* _TEXT_:
_ _ _ _ _
That special emotional feeling that one gets at the end of a long, sometimes tedious journey by car or train, especially as a child, when the pent-up feelings of excitement and expectation are relieved by that particular sort of euphoria one experiences immediately upon reaching a coastal destination, and experiencing that first glimpse of the sea and breathing the first wafts of ozone into our lungs.

We feel a profound, almost primeval sense of connection, and often cannot wait to engage with the waves as they break onto the shore.

Is this connection so deep and enduring as to be an echo of our early amphibian ancestors emergence from the ocean some 375 million years ago in evolutionary time?

In effect, a sub-conscious memory of our Inner Fish, as palaeontologist Neil Shubin calls it, that almost literally, surfaces at such moments.

The relatively primitive creature that came out of the water, and on to the land all those years ago whose limbs and organs were the evolutionary precursors to our own.

George Taylor
April 2023


Tuesday, 28 February 2023

Matter of Time

 


Click the image to enlarge

Matter of Time

2006

Mixed media and acrylic on board.

Image size: 51cms x 61cms in wide white coloured mount and natural hardwood frame.

This painting was made via the technique I evolved over thirty years ago, whereby a ground of hard and soft pastel is built up in layers using generous amounts of fixative, sometimes to the point of liquidity. When dry, the ground can then be reduced or cut back into using sharp instruments to reveal the previously hidden layers of colours and textures.

The use of fixative throughout the process, allows acrylic paint to adhere to the surface, which when dry, can, if desired, be cut away and removed and other shapes left in place, thus producing an impression of shapes suspended or floating in a pictorial space.

The title is essentially, non-descriptive, but alludes to Quantum Mechanics, and the continuing quest to unify the four fundamental components of the Universe: Space -Time - Matter and Energy into a single theory, the so-called ‘Theory of Everything.’

Quantum Move Image size 50.5cms x 76.00cms also from 2006, on Gallery 4 of my website explores the same theme, but is deliberately less structured, less earthbound, more nebulous, and more akin possibly, to the unimaginably vast Universe science tells us, exists out there, way beyond our relatively insignificant, as Carl Sagan put it, ‘Pale Blue Dot’ of a planet.

As with all painting, the image must be viewed at first hand to be fully assimilated, so possibly contrary to the impression given in the photographic image, there are no elements of collage in the painting.

George Taylor

February 2023

 


Monday, 31 October 2022

Deepseaswell

 

Click the image to enlarge


2022 

Acrylic, painted cardboard and timber dowel rods on canvas
Image size: 120cms x 100cms x 20cms, eventually to be housed in slightly larger clear acrylic case 

This three-dimensional wall hung work, one of the four largest pieces from the Large Elemental Series and part of the Big Deepcoast Suite, incorporates a technique I have evolved whereby significant areas of white primed canvas are left exposed to form fluid, relatively amorphic shapes that are defined by the surrounding blue rather than being innate in themselves. 

These irregular shapes contrast and interact with the more angular, applied sculptural elements that are formed from carefully tearing and manipulating several types of heavy duty cardboard, and then painting these in ultramarine with the edges picked out in white and with the intersecting, painted dowel rods.
_ _ _ _ _
* _ASSIGNMENT 1_:
In the painting blog, what is Matter of Time made with?
* _ASSIGNMENT 2_:
Transcribe the painting blog starting at "We feel a profound, almost" and ending at "at such moments.".
* _ASSIGNMENT 3_:
Pick up the painting blog where it stops and keep writing it.
The entries after the painting blog have no part in any of this.

* _ENTRIES PROVIDED_:
_ _ _ _ _
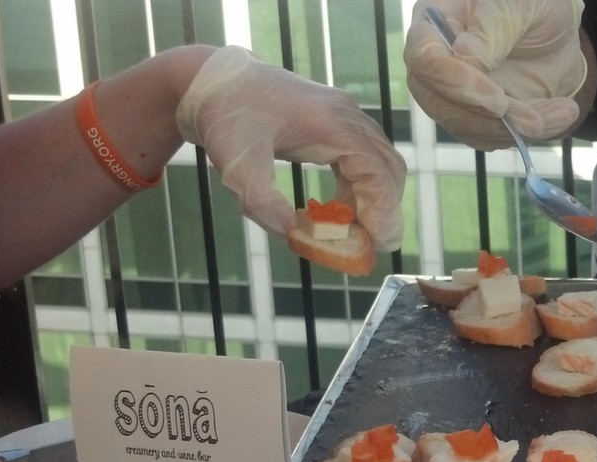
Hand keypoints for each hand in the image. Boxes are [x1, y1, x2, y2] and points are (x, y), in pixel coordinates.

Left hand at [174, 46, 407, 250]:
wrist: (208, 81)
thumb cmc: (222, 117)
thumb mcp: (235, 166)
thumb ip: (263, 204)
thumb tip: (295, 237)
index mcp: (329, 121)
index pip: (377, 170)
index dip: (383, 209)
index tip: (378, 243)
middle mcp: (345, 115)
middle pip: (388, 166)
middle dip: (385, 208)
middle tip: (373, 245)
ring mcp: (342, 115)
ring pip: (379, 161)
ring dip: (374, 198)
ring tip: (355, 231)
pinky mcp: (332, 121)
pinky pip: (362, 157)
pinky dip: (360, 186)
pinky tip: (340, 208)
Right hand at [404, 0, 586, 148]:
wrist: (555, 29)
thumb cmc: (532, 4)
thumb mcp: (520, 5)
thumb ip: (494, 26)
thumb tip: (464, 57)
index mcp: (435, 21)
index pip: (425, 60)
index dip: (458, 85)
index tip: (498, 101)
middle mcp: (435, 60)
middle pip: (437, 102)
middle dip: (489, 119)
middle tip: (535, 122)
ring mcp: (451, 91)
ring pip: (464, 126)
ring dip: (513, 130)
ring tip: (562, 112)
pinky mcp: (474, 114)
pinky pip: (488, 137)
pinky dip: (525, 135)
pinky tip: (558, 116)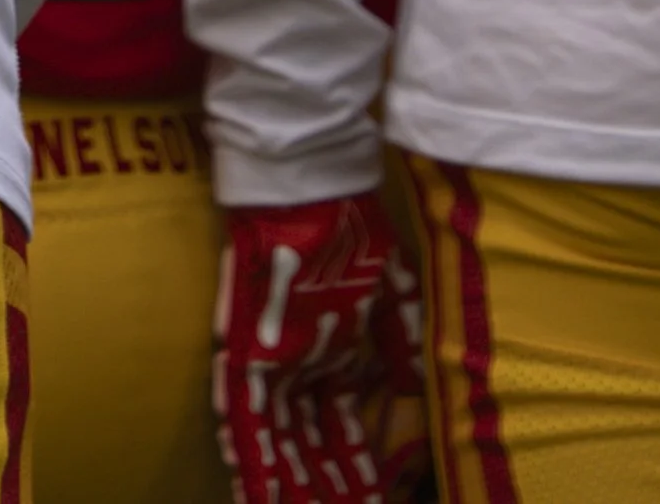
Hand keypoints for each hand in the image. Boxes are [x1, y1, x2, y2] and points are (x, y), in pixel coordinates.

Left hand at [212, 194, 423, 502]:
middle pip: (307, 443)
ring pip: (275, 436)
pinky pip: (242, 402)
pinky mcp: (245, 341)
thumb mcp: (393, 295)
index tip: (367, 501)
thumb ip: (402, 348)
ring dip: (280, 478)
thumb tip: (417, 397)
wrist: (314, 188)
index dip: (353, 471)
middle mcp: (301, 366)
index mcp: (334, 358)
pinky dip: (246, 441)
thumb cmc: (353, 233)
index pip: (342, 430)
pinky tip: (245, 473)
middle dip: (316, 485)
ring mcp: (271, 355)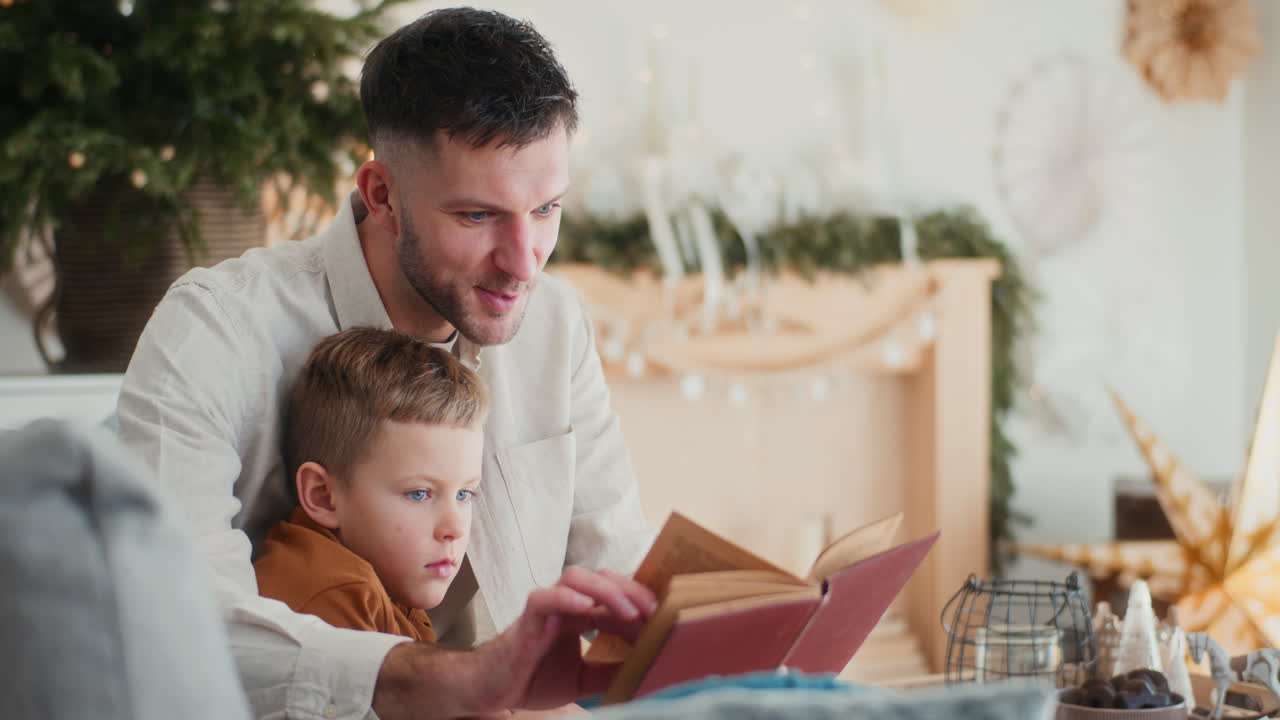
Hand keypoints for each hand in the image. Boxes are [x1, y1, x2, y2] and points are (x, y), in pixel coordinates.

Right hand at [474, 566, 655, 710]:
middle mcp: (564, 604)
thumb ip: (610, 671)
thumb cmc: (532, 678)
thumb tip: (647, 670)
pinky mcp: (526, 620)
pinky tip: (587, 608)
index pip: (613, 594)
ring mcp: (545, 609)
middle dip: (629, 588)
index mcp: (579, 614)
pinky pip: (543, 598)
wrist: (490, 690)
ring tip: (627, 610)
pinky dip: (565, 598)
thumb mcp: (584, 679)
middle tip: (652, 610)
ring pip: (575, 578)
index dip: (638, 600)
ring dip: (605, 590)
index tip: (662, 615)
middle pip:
_ _ _ _ _
* _RESPONSE 1_:
Mixed media and acrylic on board.

* _RESPONSE 2_:
We feel a profound, almost primeval sense of connection, and often cannot wait to engage with the waves as they break onto the shore.

Is this connection so deep and enduring as to be an echo of our early amphibian ancestors emergence from the ocean some 375 million years ago in evolutionary time?

In effect, a sub-conscious memory of our Inner Fish, as palaeontologist Neil Shubin calls it, that almost literally, surfaces at such moments.

* _RESPONSE 3_:
This suggests the natural large scale juxtaposition between hard and soft elements, as in the complex dynamic interactions of coastal forces and as is usual in this series, the content and colour range are deliberately restricted to achieve maximum compositional impact and to minimise unnecessary detraction. 

As with the other works in the series, the piece can be viewed from varying frontal angles to emphasise and to some extent simulate, the phenomenological experience that influenced its making. 

Essentially though, the piece is a self-contained three dimensional abstract construct, an aesthetic expression that broadly alludes to formidable elemental agencies. 

George Taylor 

October 2022





Thursday, 28 April 2022

Wreckpiece

 

Please click to enlarge


Metal, dowel rods, cardboard and acrylic on canvas in deep, white painted timber frame

64cms x 64cms

2022

The coast of the British Isles is littered with shipwrecks of almost every type, and the coast of Cornwall because of its location and topography, inevitably has its fair share.

Although born in Devonport, the untutored painter Alfred Wallis is often considered as ‘Cornish,’ as for most of his life he lived in St Ives, the fact that he lived in St Ives was fortuitous, as it was there in 1928 that the painters Ben Nicholson and Cristopher Wood ‘discovered’ him – had he been living elsewhere, it is quite possible that he might have remained unknown.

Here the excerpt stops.